In April 1965, a month after the launching of "Rolling Thunder," the massive U.S. bombing campaign against North Vietnam, McNamara wrote that "it will take more than six months, perhaps a year or two, to demonstrate VC [Viet Cong] failure." Ten years and more than 59,000 U.S. fatalities later, it became clear that the VC had never paid much attention to his delicately crafted signals and crescendos.
Long before then, by no later than the spring of 1966, McNamara knew the plan was doomed and came to doubt his own intellectual foundations.
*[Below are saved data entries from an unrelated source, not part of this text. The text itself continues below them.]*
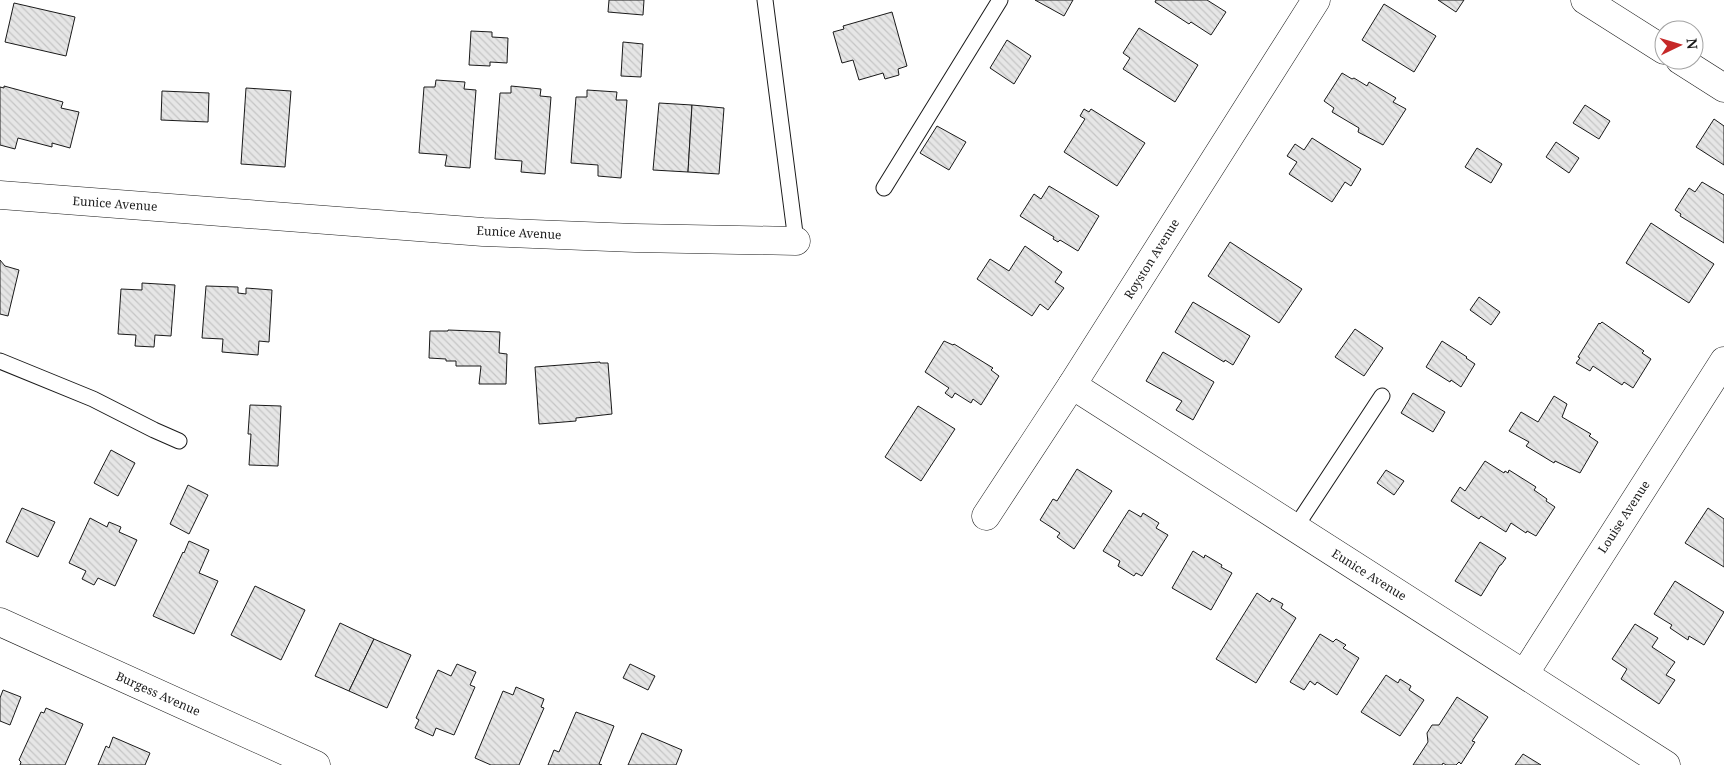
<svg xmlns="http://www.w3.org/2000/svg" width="1724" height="765" font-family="'Noto Serif',serif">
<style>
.building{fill:url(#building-back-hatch);stroke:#1a1a1a}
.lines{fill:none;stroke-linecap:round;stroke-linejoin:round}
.lane-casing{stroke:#1a1a1a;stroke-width:17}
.street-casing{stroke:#1a1a1a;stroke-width:29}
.lane{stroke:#fff;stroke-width:15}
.street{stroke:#fff;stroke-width:28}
.labels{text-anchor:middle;stroke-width:4;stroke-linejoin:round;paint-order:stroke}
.street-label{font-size:12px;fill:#1a1a1a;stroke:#fff}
</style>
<defs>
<pattern id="building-back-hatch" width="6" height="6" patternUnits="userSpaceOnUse" patternTransform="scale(1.25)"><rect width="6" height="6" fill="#e6e6e6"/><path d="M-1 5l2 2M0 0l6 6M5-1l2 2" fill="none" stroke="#c5c5c5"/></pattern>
</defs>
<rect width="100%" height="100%" fill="#fff"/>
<g class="building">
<polygon points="609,0 644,0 643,15 608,12"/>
<polygon points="1035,0 1073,0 1064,16"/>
<polygon points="1156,0 1207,0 1226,12 1211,35 1191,22 1189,24 1155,2"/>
<polygon points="1438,0 1464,0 1456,12"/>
<polygon points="14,3 75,17 66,56 5,42"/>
<polygon points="1384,4 1436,36 1414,72 1362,40"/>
<polygon points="892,12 907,66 898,69 899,75 885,79 883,73 859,80 853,60 842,63 833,32 844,29 843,26"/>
<polygon points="1139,28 1198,65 1175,102 1123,69 1130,58 1123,53"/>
<polygon points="471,31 492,32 492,37 508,38 507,63 490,62 490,66 469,65"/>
<polygon points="1007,40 1031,56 1014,84 990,68"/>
<polygon points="623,42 643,44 641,77 621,76"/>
<polygon points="1342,73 1352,79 1354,78 1367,86 1369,82 1396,98 1393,102 1406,109 1383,145 1358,132 1359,128 1332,112 1334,108 1324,101"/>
<polygon points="436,80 465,82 464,89 476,90 470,168 445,166 447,155 419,153 424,87 435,87"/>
<polygon points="4,86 63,102 61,108 79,112 70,148 52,143 52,147 18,138 15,149 0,145 0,87 4,88"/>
<polygon points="511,86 541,89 540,96 551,97 545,174 521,172 522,161 495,159 500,93 511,93"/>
<polygon points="246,88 291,91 285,167 241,164"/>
<polygon points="587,90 617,92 616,100 627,100 621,178 598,176 598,165 571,163 576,97 587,97"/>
<polygon points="162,91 209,93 208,122 161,120"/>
<polygon points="659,103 692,105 688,172 653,170"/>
<polygon points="692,105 724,108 719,174 688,172"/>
<polygon points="1585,105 1610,121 1599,139 1573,123"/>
<polygon points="1084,109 1089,112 1091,109 1145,143 1117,186 1064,152 1085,119 1080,116"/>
<polygon points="1714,119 1724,126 1724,165 1696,147"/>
<polygon points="937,126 966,142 949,170 920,153"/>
<polygon points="1312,138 1361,169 1351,186 1345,182 1332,202 1289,174 1297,162 1287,156 1295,144 1304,150"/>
<polygon points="1556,142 1579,158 1569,173 1546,157"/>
<polygon points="1477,148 1502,164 1491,183 1465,167"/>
<polygon points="1702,182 1724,195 1724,243 1680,216 1681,214 1675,210 1689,188 1695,192"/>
<polygon points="1049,186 1099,216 1078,251 1060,240 1058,242 1053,239 1054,237 1020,216 1034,194 1041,199"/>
<polygon points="1651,223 1714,264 1689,303 1626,263"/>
<polygon points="1230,242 1302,289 1279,323 1208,276"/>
<polygon points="1025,246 1062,272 1055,282 1064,288 1048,310 1040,304 1032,316 977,279 990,259 1009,271"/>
<polygon points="0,260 5,266 19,270 8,316 0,314"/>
<polygon points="142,283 175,285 171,336 155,335 154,347 135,346 136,335 118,334 121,289 142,290"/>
<polygon points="206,286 238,287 238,293 246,294 246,288 272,290 269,342 259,341 258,355 222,352 223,339 202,338"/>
<polygon points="1479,297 1500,312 1491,325 1470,310"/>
<polygon points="1193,302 1250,336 1233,365 1225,360 1224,362 1175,332"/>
<polygon points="1602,322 1644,351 1642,353 1651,359 1633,388 1624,382 1622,385 1593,366 1590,371 1576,363 1580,358 1578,357 1599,323 1600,324"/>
<polygon points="1355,329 1383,348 1364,376 1335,357"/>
<polygon points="448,330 500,332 499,353 507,354 506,384 479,384 481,366 456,366 456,361 446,361 446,359 429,358 430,331 448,331"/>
<polygon points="944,341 953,345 954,344 993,368 991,370 999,376 981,405 973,399 971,403 955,393 952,398 945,393 949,388 925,372"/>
<polygon points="1442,341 1467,357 1466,358 1475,364 1461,387 1451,380 1450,382 1426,367"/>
<polygon points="1163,352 1214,382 1193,420 1176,410 1182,401 1146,381"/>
<polygon points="600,362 600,363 608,363 612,414 576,418 576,421 539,424 535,367"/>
<polygon points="1413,393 1445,412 1433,432 1401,413"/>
<polygon points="1554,396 1567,404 1562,417 1591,434 1589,436 1598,442 1580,473 1555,461 1554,463 1526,446 1529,442 1509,431 1521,412 1538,422"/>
<polygon points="250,405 281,406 278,466 249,465 251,434 248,434"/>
<polygon points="918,406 955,429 921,481 885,457"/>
<polygon points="111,450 135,463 118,496 94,483"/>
<polygon points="1485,461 1504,473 1505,471 1508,473 1509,470 1536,487 1534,490 1547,499 1546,501 1555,507 1536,536 1527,531 1526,533 1511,523 1506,532 1481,516 1479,519 1451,501 1460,487 1465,491"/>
<polygon points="1077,469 1112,491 1074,549 1057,537 1060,533 1040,520 1053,499 1057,501"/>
<polygon points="1386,470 1404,481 1394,495 1377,483"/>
<polygon points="188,485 208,495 189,534 170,524"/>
<polygon points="22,508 55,522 38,557 6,542"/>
<polygon points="1708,508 1724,519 1724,567 1685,543"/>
<polygon points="1129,510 1141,517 1143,513 1159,523 1156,528 1168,535 1142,576 1136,573 1134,576 1118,566 1120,561 1103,551"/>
<polygon points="90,518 107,527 109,522 121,527 119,532 137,540 115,586 98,578 94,585 82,579 86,571 69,563"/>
<polygon points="189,541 209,550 199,573 218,581 194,634 153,616 183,552 184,553"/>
<polygon points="1480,542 1506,558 1501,565 1500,565 1481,596 1455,581"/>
<polygon points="1193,551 1204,558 1205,555 1222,565 1221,567 1232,573 1211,610 1172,588"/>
<polygon points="1675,581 1724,612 1704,645 1689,636 1688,640 1670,628 1672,625 1654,614"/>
<polygon points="255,586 305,610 281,660 231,635"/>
<polygon points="1257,593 1270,602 1272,598 1283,604 1281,608 1296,618 1256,683 1216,659"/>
<polygon points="340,623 374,639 349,691 315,676"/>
<polygon points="1635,624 1658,638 1652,647 1675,662 1666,675 1675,680 1659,704 1621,679 1627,669 1612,659"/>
<polygon points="1320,634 1333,642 1336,639 1346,645 1343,648 1359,658 1337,695 1317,682 1315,685 1310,681 1304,690 1290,682"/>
<polygon points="374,639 411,655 387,708 349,691"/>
<polygon points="457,664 476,672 470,685 475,687 454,735 436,728 433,736 415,728 419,720 416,718 438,670 451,676"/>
<polygon points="630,664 655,676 648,690 623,678"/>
<polygon points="1386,675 1398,683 1400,679 1411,686 1409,690 1424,700 1400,736 1361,712"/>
<polygon points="516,687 544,699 541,707 544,708 519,765 491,765 475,758 503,691 513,695"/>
<polygon points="3,690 21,697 10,725 0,721 0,698"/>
<polygon points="1457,697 1488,717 1472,741 1475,742 1461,764 1459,762 1456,765 1446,765 1443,763 1442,765 1413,765 1428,742 1427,733 1432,725 1439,725"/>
<polygon points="46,708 83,724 65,765 20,765 21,762 19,760 41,712 44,713"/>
<polygon points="576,712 614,726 599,764 602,765 548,765 554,750 559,752"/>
<polygon points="642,733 682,750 676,765 628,765"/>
<polygon points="113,737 150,753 145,765 98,765 106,746 109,748"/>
<polygon points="1523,754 1541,765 1515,765"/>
</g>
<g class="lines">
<g class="lane-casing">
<g id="lane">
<polyline points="765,0 796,241"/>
<polyline points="884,188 1000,0"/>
<polyline points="0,361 93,399 154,430 179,441"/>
<polyline points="1295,528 1382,396"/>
</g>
</g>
<g class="street-casing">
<g id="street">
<polyline points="1585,0 1664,50"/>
<polyline points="1680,60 1724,88"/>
<polyline points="0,195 483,232 635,238 796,241"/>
<polyline points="1072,385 1666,765"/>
<polyline points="986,516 1072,385 1316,0"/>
<polyline points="0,622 316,765"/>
<polyline points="1525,673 1724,361"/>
</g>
</g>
<use href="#lane" class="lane"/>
<use href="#street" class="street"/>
</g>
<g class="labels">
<g class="street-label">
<text transform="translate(115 204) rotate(4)" y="4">Eunice Avenue</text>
<text transform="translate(519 233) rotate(3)" y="4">Eunice Avenue</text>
<text transform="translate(1152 259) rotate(-58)" y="4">Royston Avenue</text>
<text transform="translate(1624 517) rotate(-57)" y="4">Louise Avenue</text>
<text transform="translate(1369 575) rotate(32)" y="4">Eunice Avenue</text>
<text transform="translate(158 694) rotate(24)" y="4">Burgess Avenue</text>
</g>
</g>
<g transform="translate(1679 45) rotate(85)"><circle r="24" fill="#ffffff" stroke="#a3a3a3"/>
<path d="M0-4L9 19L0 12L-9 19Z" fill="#c62828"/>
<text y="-8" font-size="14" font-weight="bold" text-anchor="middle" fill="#1a1a1a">N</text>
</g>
</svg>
That May, in a speech to the American Society of Newspaper Editors, he regretted "the almost ineradicable tendency to think of our security problem as being exclusively a military problem." The man who two years earlier had warned Johnson that Vietnam must be "regarded as a test case of U.S. capacity to help a nation meet a Communist 'war of liberation,' " now said that it was "a gross oversimplification to regard Communism as the central factor in every conflict throughout the underdeveloped world" and that the United States "has no mandate from on high to police the world and no inclination to do so."
From that point on, his support for the war slackened; when reporters posed critical questions, his famously cool facade crumbled; he identified increasingly with student protesters. (In his days as the president of Ford, he chose to live not in Detroit but in nearby Ann Arbor, home of the University of Michigan, where he took part in intellectual reading groups.)
In November 1967, he told Johnson that the bombing should cease, that it was useless as a bargaining chip. "McNamara's gone dovish on me," Johnson complained to a friend in the Senate. Later that month, McNamara resigned or perhaps he was fired—it has never been clear which—and he was named president of the World Bank. He told friends that it was more satisfying to be working for the development of nations than for their destruction. He also began to speak out against nuclear weapons and, several years later, wrote essays calling for global disarmament.
Still, he waved off questions about Vietnam. Not until publication of his memoirs in 1995, two decades after the war ended, did McNamara publicly admit that it had always been a mistake. In The Fog of War, Errol Morris' 2003 documentary about the former defense secretary, McNamara recited some of the lessons he learned in office, one of which was, as he put it, "Rationality will not save us"—a notion that the McNamara of 40 years earlier would have dismissed as absurd. Another lesson was that military power should never be used unilaterally.
Until the end, he misremembered—some would say he lied about—certain aspects of his history. He claimed that he helped JFK work toward a peaceful solution to the 1962 Cuban Missile Crisis, when Kennedy's secret White House tapes reveal that after the first few days he advocated attacking the Soviet missile sites, even at the risk of a broader war. He said that LBJ pushed him to escalate in Vietnam, when Johnson's secret tapes reveal that the pushing went both ways. He once told me, when I interviewed him for a book about nuclear strategy (The Wizards of Armageddon, 1983), that he would never have approved the multiple-warhead missiles known as MIRVs—although declassified documents show that he signed off on the program from its inception.
Someday someone will write a great biography of McNamara. It will be the story not only of his life but of the vast tangle of contradictions and cataclysms that marked America in the 20th century and beyond.